▶ Page extract:
┏━━

Thread: Auto Ordering

Auto Ordering

From
"Shawn T. Walker"
Date:
Hi All,

I have a table of questions  to be displayed to the user.

Table: questions
question_id SERIAL
page int
order int
question varchar(100)
answers text

The field order is how the questions are sorted.  How can I change change
question 5 to be number one and have all the other questions re-order
themselves?

Thanks in advance.
Shawn

-------
Shawn T. Walker      <--->   shawn@netcrafters.com





Re: [GENERAL] Auto Ordering

From
Stuart Rison
Date:
In the example you give, you could do the changes with two UPDATE
commands:

1) UPDATE questions SET order=0 WHERE order=5;
2) UPDATE questions SET order=order+1 WHERE order<5;

It becomes more tricky when you try and move a question to a position
other than the first one (e.g. question #6 to move to position #3 and all
other questions to be shifted accordingly).

This would take three UPDATEs:

1) UPDATE questions SET order=0 WHERE order=6;
2) UPDATE questions SET order=order+1 WHERE order>=3 and order<6;
3) UPDATE questions SET order=3 WHERE order=0;

Perhaps other posters have more efficient or shorther methods?

┗━━

Print everything in the Auto Ordering thread from "It becomes more" down to "or shorther methods?". The data after this point comes from a separate source, not from the thread.

▶ Data excerpt:
┏━━

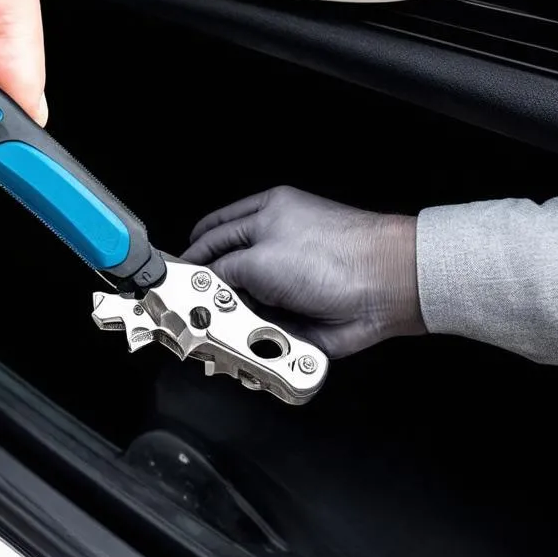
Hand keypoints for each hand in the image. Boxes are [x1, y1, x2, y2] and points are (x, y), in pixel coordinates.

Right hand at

┗━━

▶ Response to this exercise:
It becomes more tricky when you try and move a question to a position
other than the first one (e.g. question #6 to move to position #3 and all
other questions to be shifted accordingly).

This would take three UPDATEs:

1) UPDATE questions SET order=0 WHERE order=6;
2) UPDATE questions SET order=order+1 WHERE order>=3 and order<6;
3) UPDATE questions SET order=3 WHERE order=0;

Perhaps other posters have more efficient or shorther methods?